··· Given passage ···

Life and death are full of surprises, and Next Stage Repertory's production of playwright Jeffrey Hatcher's "Three Viewings" — a three-part play set in a funeral parlor — will offer no exceptions.

Life and death are full of surprises, and Next Stage Repertory's production of playwright Jeffrey Hatcher's "Three Viewings" — a three-part play set in a funeral parlor — will offer no exceptions.

"It's full of quirky, dark humor," says Next Stage Artistic Director Doug Warner. "The three stories are driven by hysterical twists and turns, and they have a lot of heart."

Hatcher explores loss, love and money in his trio of witty narratives. Each premise engages.

In the first, "Tell-Tale," a respectably married funeral director, Emil (Adam Cuppy), comically pours his heart out in adoration of Tessie, a real estate agent who preys on the bereaved. In "The Thief of Tears," MacTeague (Presila Quinby) steals jewelry from the deceased resting in their coffins, and "Thirteen Things About Ed Carpolotti" shows us the newly widowed and hapless Virginia (Gwen Overland), whose husband has left her buried in debt.

··· Given data ···

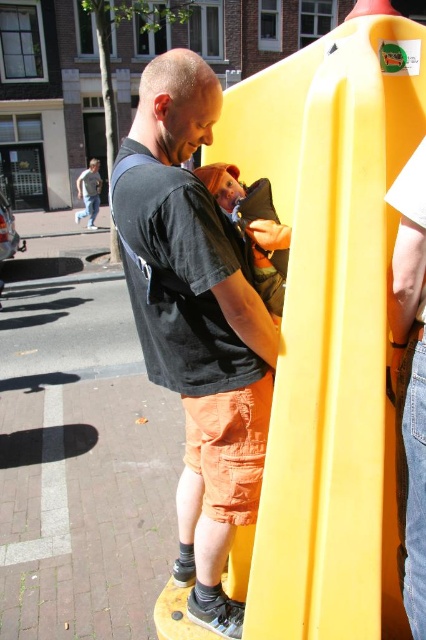
You are a photographer positioned at point A. You want to take a photo of the man holding the baby and the yellow structure. The yellow structure is at point B. You are told that point A is at point (281, 300) and point B is at point (210, 480). If you are at point A, will the man holding the baby block your view of the yellow structure?

Point (210, 480) is behind point (281, 300), so the man holding the baby at point (281, 300) will block your view of the yellow structure at point (210, 480).

You are a photographer trying to capture a candid shot of the man and baby without them noticing. You want to position yourself so that the yellow plastic slide at center is to your left and the matte black shirt at center is to your right. Is this possible given their positions?

The yellow plastic slide at center is positioned on the right side of matte black shirt at center, so if you want the yellow plastic slide at center to be to your left and the matte black shirt at center to your right, you would need to position yourself such that the slide is on your left and the shirt is on your right. However, since the slide is already to the right of the shirt, this arrangement is not possible without moving either the objects or your position in a way that contradicts their current sp

You are a photographer trying to capture the man and the baby in the center of the image. The matte black shirt at center is positioned at coordinates 0.503, 0.460. If you want to ensure the shirt is centered in your shot, where should you aim your camera?

The matte black shirt at center is already positioned at the coordinates [195,321], which is the center of the image. Therefore, aiming your camera at this point will ensure the shirt is centered in the shot.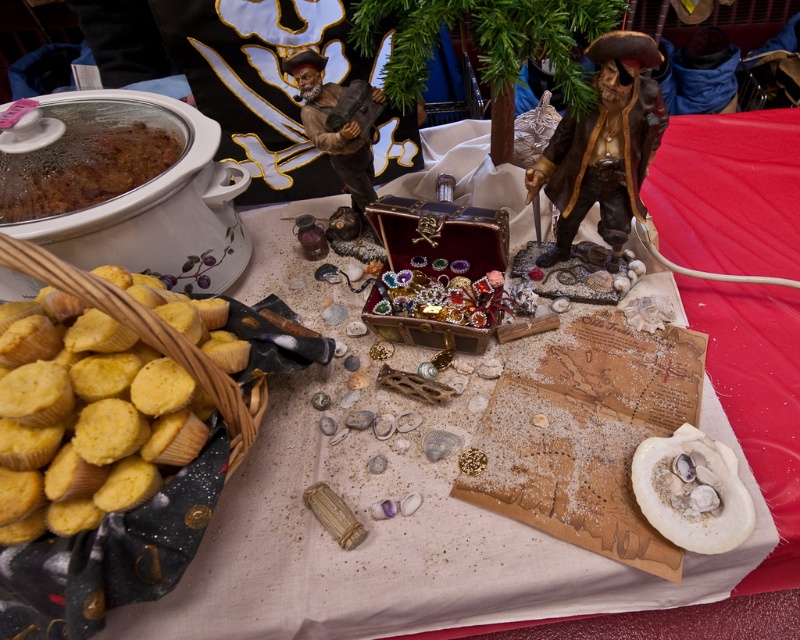
Question: From the image, what is the correct spatial relationship of matte brown pirate at center in relation to brown matte chili at upper left?

Choices:
 (A) below
 (B) above

Answer: (A)

Question: Observing the image, what is the correct spatial positioning of white shell at center in reference to matte brown wood pirate at center?

Choices:
 (A) left
 (B) right

Answer: (B)

Question: Which object is closer to the camera taking this photo?

Choices:
 (A) white shell at center
 (B) matte brown wood pirate at center

Answer: (A)

Question: Does matte brown pirate at center appear on the left side of white shell at center?

Choices:
 (A) yes
 (B) no

Answer: (A)

Question: Which point appears closest to the camera in this image?

Choices:
 (A) (141, 474)
 (B) (344, 157)
 (C) (44, 200)

Answer: (A)

Question: Which of the following is the closest to the observer?

Choices:
 (A) matte brown pirate at center
 (B) yellow paper muffins at lower left

Answer: (B)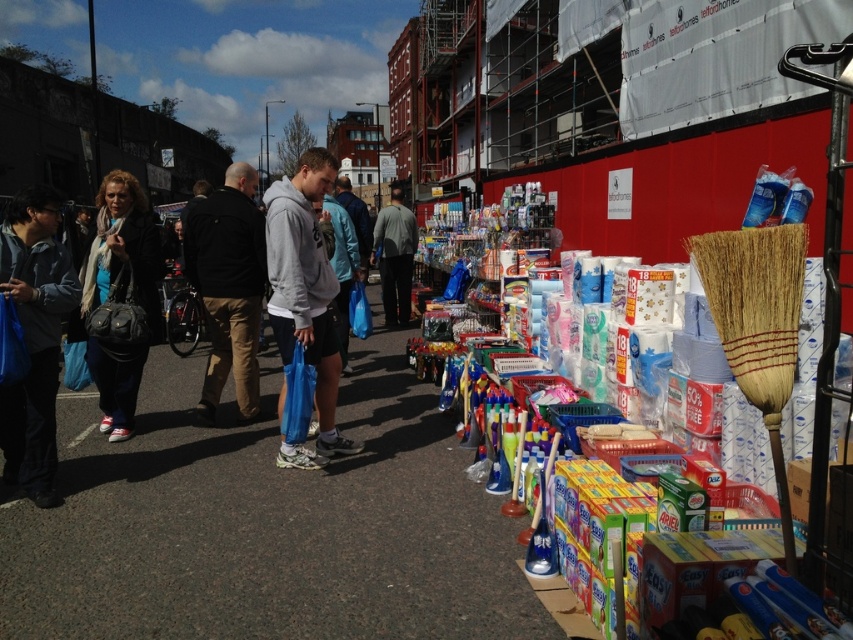
You are a customer looking to buy a hoodie and a handbag. You see the gray matte hoodie at center and the black leather handbag at left. Which item is thinner?

The gray matte hoodie at center is thinner than the black leather handbag at left.

You are a customer at the market and want to buy cleaning supplies. You have a blue fabric bag at left. Where is your bag positioned relative to the vendor stall?

The blue fabric bag at left is located at point [33,339], which places it to the left of the vendor stall.

You are standing at the camera position in the market scene. You see a blue fabric bag at left. Can you reach it without moving from your current position?

The blue fabric bag at left is 3.85 meters away from the camera position. Since this distance is greater than an average person can reach, you cannot reach it without moving.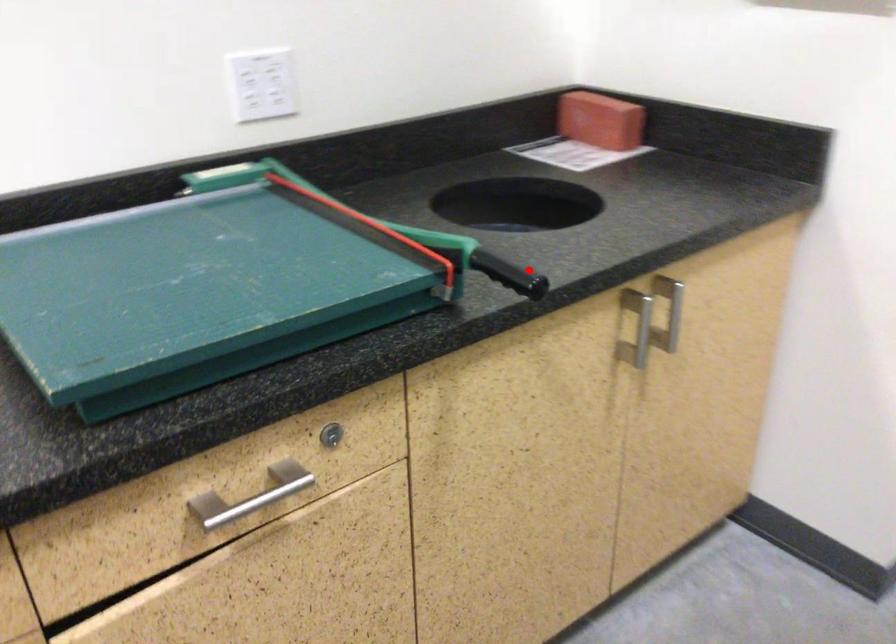
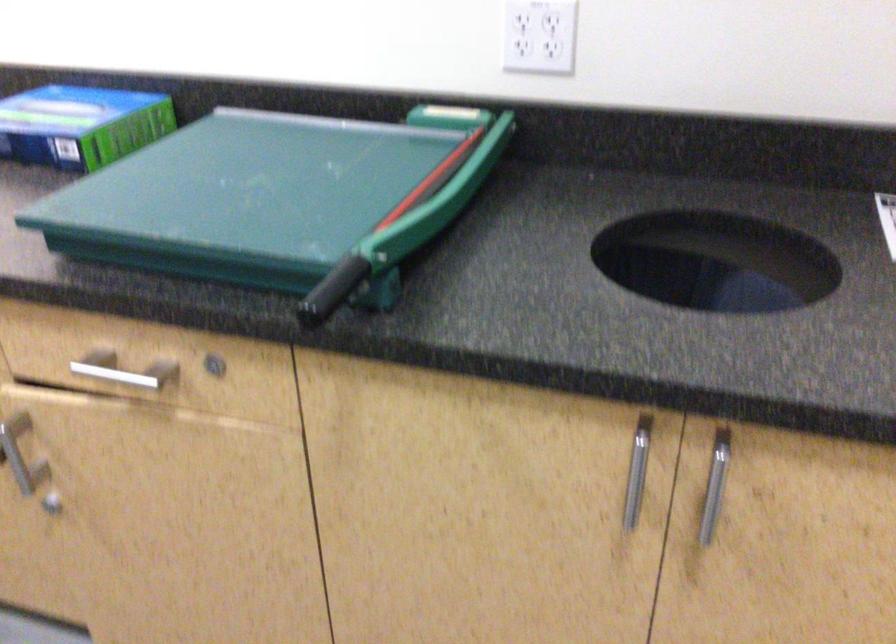
Find the pixel in the second image that matches the highlighted location in the first image.

(332, 290)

···

#### What to do
**1)** Set down verbatim the part of the article on the funeral-parlor play that opens with the words containing "Hatcher explores loss, love" and closes with "buried in debt.".
**2)** Extend the article on the funeral-parlor play, picking up right after its last sentence.
The lines play no part in the work that follows.

#### Answers by item number
**1)**
Hatcher explores loss, love and money in his trio of witty narratives. Each premise engages.

In the first, "Tell-Tale," a respectably married funeral director, Emil (Adam Cuppy), comically pours his heart out in adoration of Tessie, a real estate agent who preys on the bereaved. In "The Thief of Tears," MacTeague (Presila Quinby) steals jewelry from the deceased resting in their coffins, and "Thirteen Things About Ed Carpolotti" shows us the newly widowed and hapless Virginia (Gwen Overland), whose husband has left her buried in debt.

**2)**
"Hatcher takes audiences to the limit," Warner says. "He's an interesting guy because he can write a variety of styles. He can take off-the-wall situations and make great stories out of them."

"Three Viewings" will be presented at 7:30 p.m. Thursday, Friday and Saturday, Sept. 6-8, at the Craterian Ginger Rogers Theater, 23 S. Central Ave., Medford. Tickets cost $12 and are available at the box office, 16 S. Bartlett St., Medford, www.craterian.org or by calling 541-779-3000.

Warner says he feels an obligation to the playwright when he's directing any particular play.

"I think we've been true to what Hatcher wants for the play while making it our own," he says. "As we dug into the script and explored characters' layers, we discovered that they are complex. They're not just one-dimensional and going for big laughs."

"Three Viewings" is a good fit with Next Stage Repertory's concept, Warner says. That is to offer professional theater in a professional venue to varied audiences for a low price.

The show is the first in Next Stage's second season that also will include David Ives' "All in the Timing," Tom Kempinski's "Duet for One" and Cindy Lou Johnson's "Brilliant Traces."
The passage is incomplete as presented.